Die Markerbse (Pisum sativum subsp. sativum Medullare-Gruppe) ist eine Art aus der Gattung der Erbsen (Pisum sativum). Markerbesen enthalten vorwiegend einen geschrumpften und zuckerhaltigen Kern, wodurch sie in der Regel nur als Frischware verwendet wird. Im Gegensatz zur Palerbse werden Markerbsen im getrockenen Zustand während des Kochens nicht mehr weich. Sie gehört wie alle Erbsen in die Familie der Hülsenfrüchtler.


Direktsaat

Der Anbau von Markerbsen erfolgt als Direktsaatkultur.


Bewässerung

Düngung

Pflanzenschutz


Ernte

Für die Frischmarktbelieferung erfolgt die Ernte von Hand. Dabei nimmt man die Hülsen von den Pflanzen. Die Samen in den Hülsen sind zum Erntezeitpunkt voll entwickelt aber noch weich.


Lagerung


Vermarktung

Als Verbraucher findet man die Erbsenart auch auf dem Frischmarkt. Hier werden sie als Erbsen in den noch grünen Hülsen mit noch weichen Samen angeboten. Für den Verzehr nimmt man die Erbsen (Samen) aus den Hülsen und kocht sie wenige Minuten.
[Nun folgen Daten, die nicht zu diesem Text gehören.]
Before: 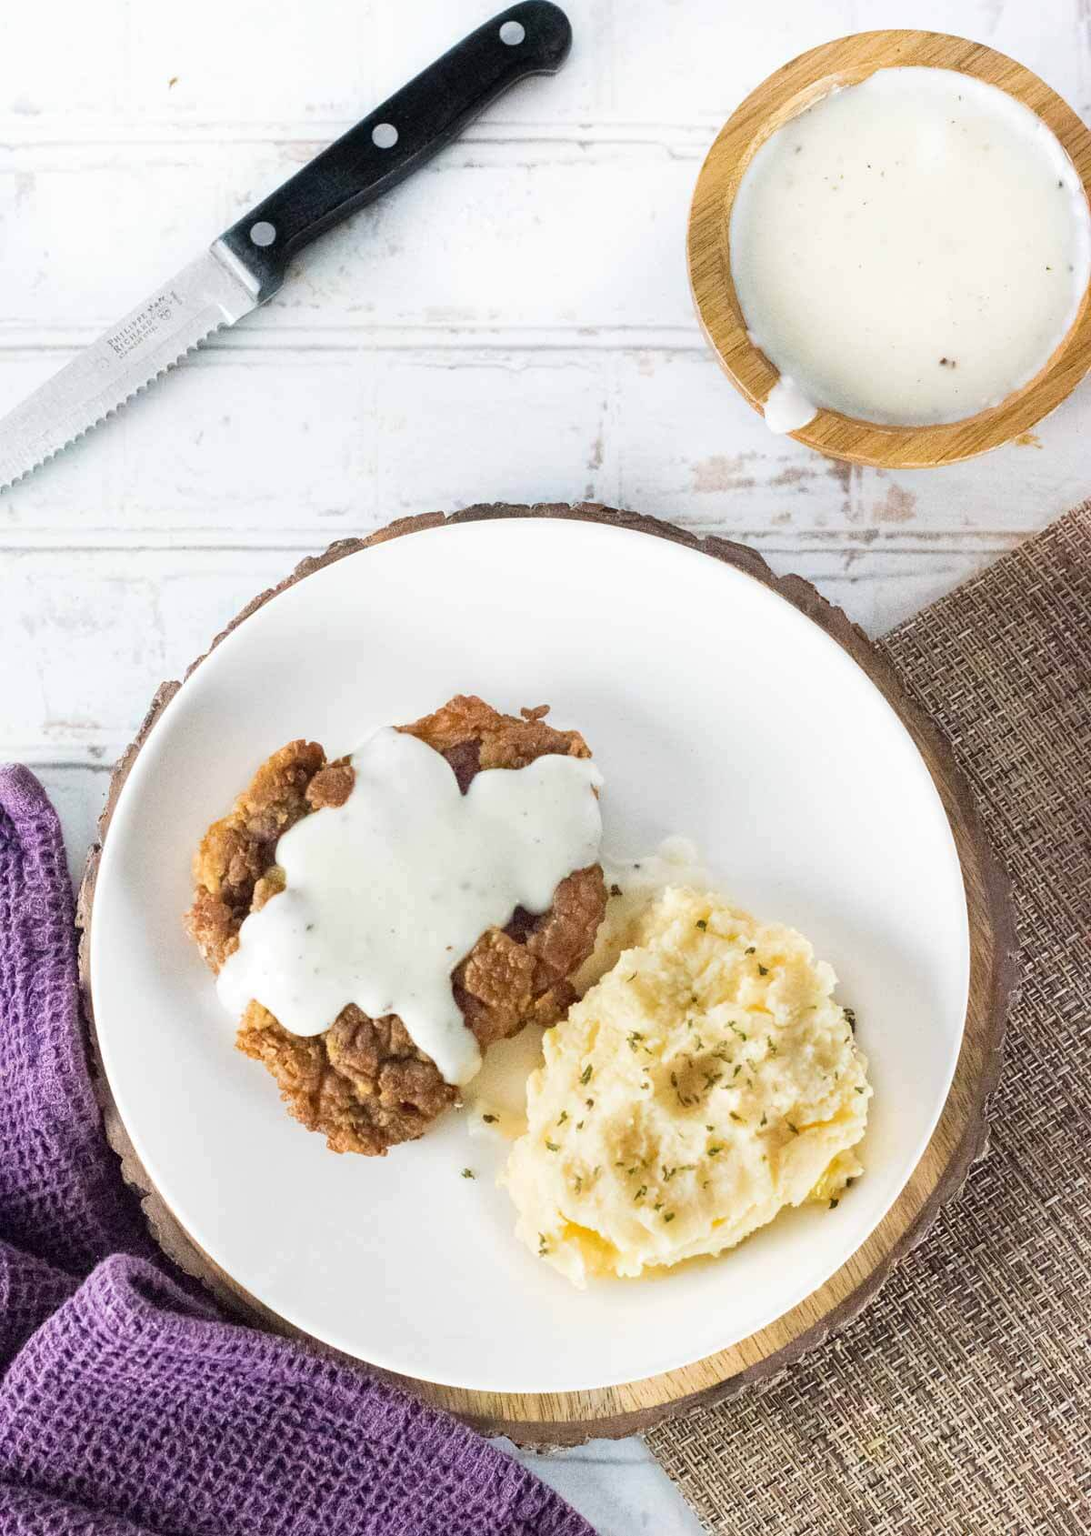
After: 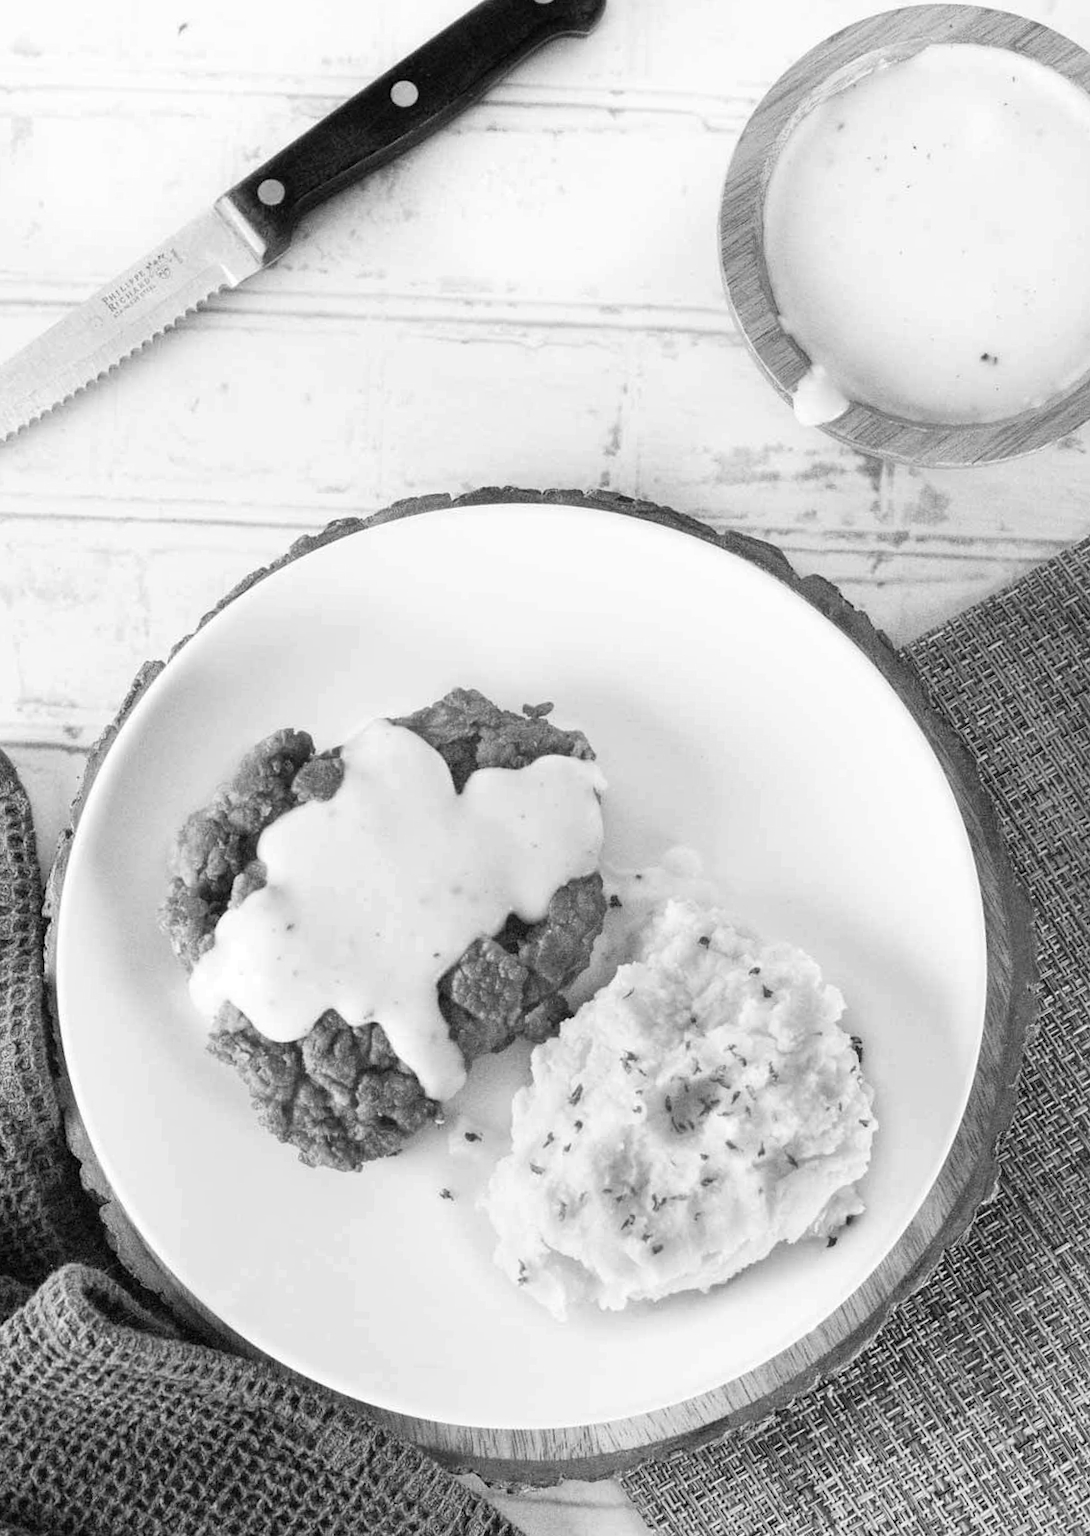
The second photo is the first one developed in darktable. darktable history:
color contrast: green-magenta contrast 0, blue-yellow contrast 0
crop and rotate: angle -2.38°
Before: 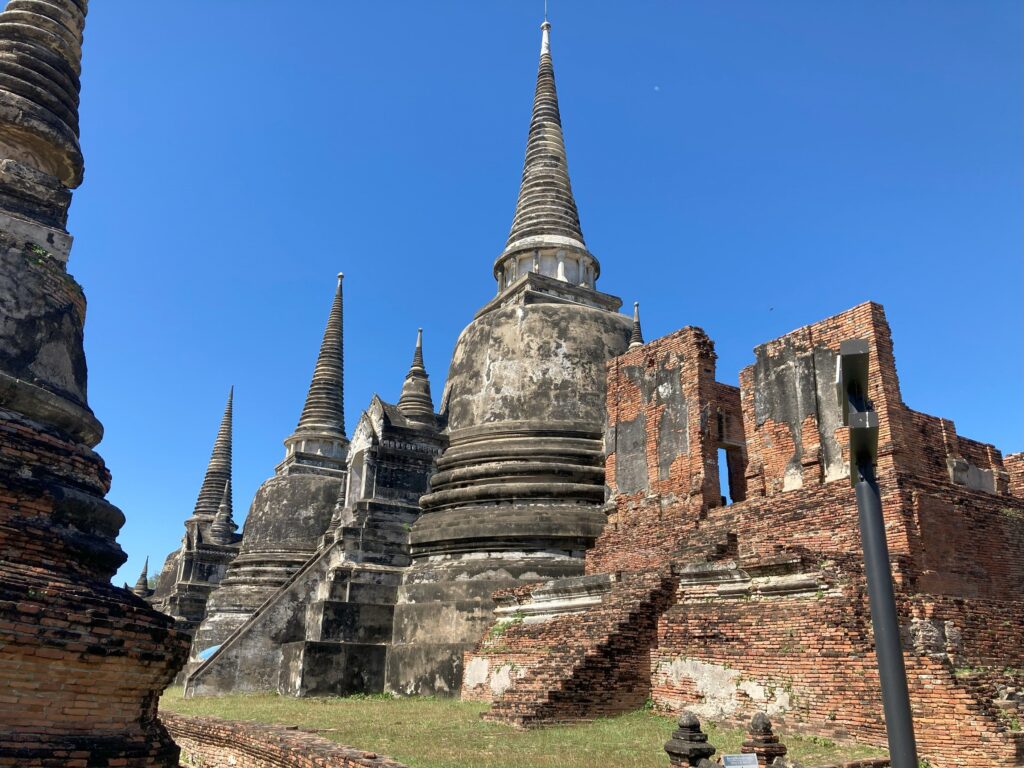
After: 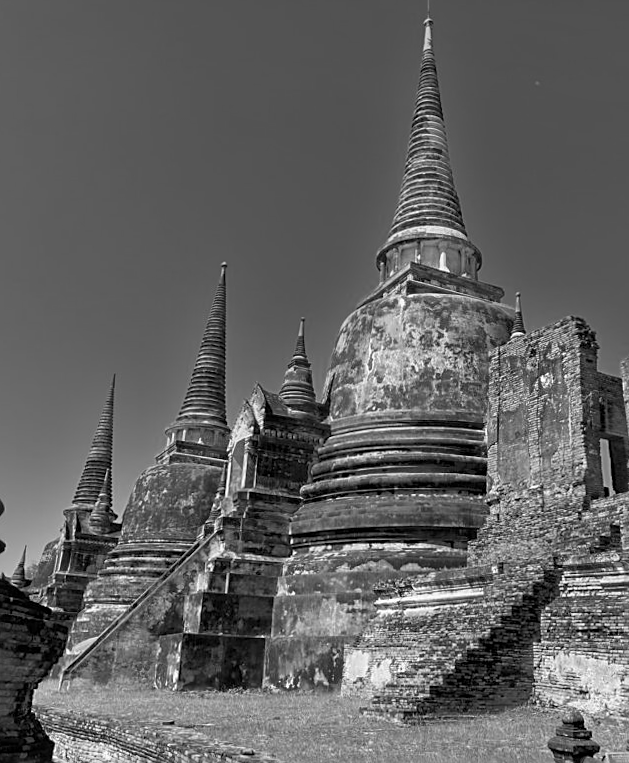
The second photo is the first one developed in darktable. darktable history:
sharpen: on, module defaults
crop: left 10.644%, right 26.528%
monochrome: a 26.22, b 42.67, size 0.8
white balance: red 1.009, blue 1.027
rotate and perspective: rotation 0.226°, lens shift (vertical) -0.042, crop left 0.023, crop right 0.982, crop top 0.006, crop bottom 0.994
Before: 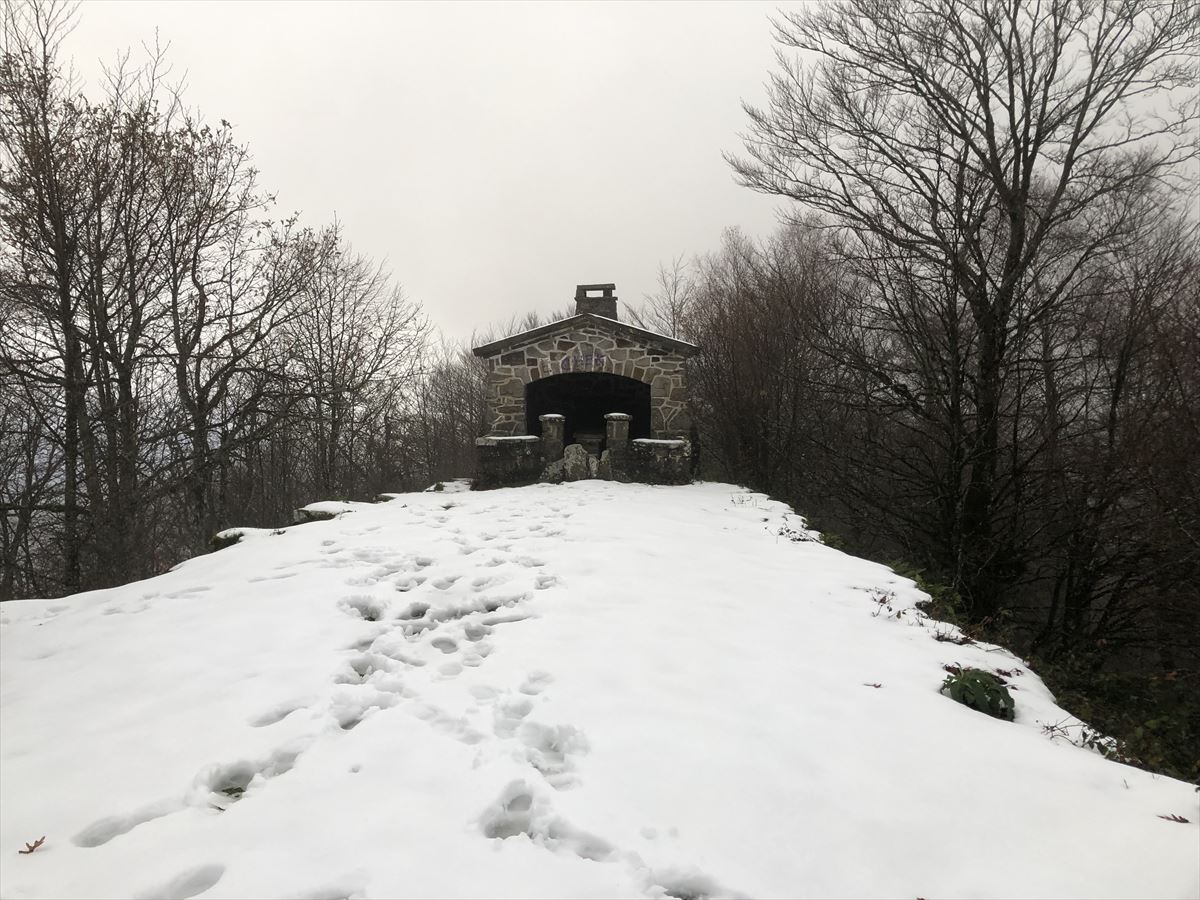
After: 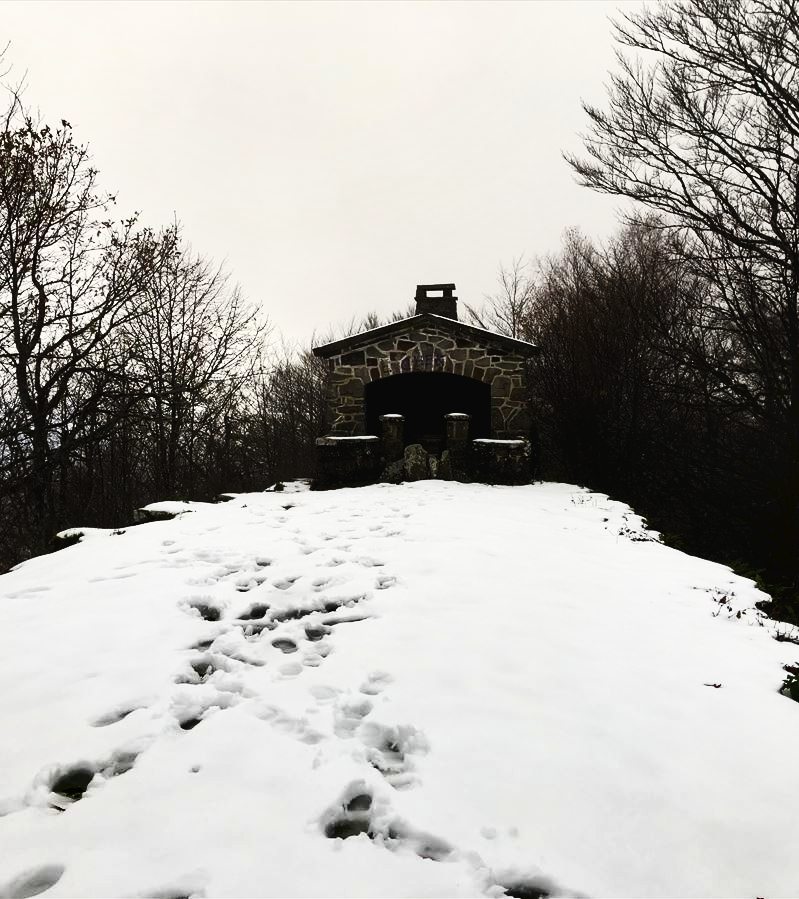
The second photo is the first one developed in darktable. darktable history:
tone curve: curves: ch0 [(0, 0) (0.003, 0.02) (0.011, 0.021) (0.025, 0.022) (0.044, 0.023) (0.069, 0.026) (0.1, 0.04) (0.136, 0.06) (0.177, 0.092) (0.224, 0.127) (0.277, 0.176) (0.335, 0.258) (0.399, 0.349) (0.468, 0.444) (0.543, 0.546) (0.623, 0.649) (0.709, 0.754) (0.801, 0.842) (0.898, 0.922) (1, 1)], preserve colors none
crop and rotate: left 13.342%, right 19.991%
contrast brightness saturation: contrast 0.12, brightness -0.12, saturation 0.2
base curve: curves: ch0 [(0, 0) (0.257, 0.25) (0.482, 0.586) (0.757, 0.871) (1, 1)]
shadows and highlights: radius 100.41, shadows 50.55, highlights -64.36, highlights color adjustment 49.82%, soften with gaussian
Erbsen mit Hülsen, Anbau in Deutschland

Wie sich die Anbauflächen von "Erbsen mit Hülsen" in Deutschland entwickelt hat, zeigt die folgende Tabelle.
Nur ein kleiner Teil der Anbaufläche umfaßt den Anbau von Markerbsen mit Hülsen.

Erbsen mit Hülsen, Anbauflächenentwicklung in Deutschland in ha
Jahr ha
2016
  
608
2019
  
721
Quelle: Statistisches Bundesamt


Wert als Nahrungsmittel

Der Verzehr von Markerbsen kann einen wertvollen Betrag zur gesunden Ernährung des Menschen leisten. So empfehlen z.B. die „Deutsche Gesellschaft für Ernährung“ und die „Deutsche Krebsgesellschaft“ im Rahmen der Kampagne „5 am Tag“, fünf Mal am Tag eine Portion Obst und Gemüse zu essen.
Einen umfassenden Überblick über gesundheitliche Wirkungen von Gemüse findet man über die Internetseite „Gemüse-ist-mehr als eine Nahrungsmittel“. Hier werden Forschungsergebnisse aus der ganzen Welt in knapper, gut lesbarer Form aufgelistet und die vorbeugende Wirkung von Gemüse auf viele, meist chronische Erkrankungen dargelegt.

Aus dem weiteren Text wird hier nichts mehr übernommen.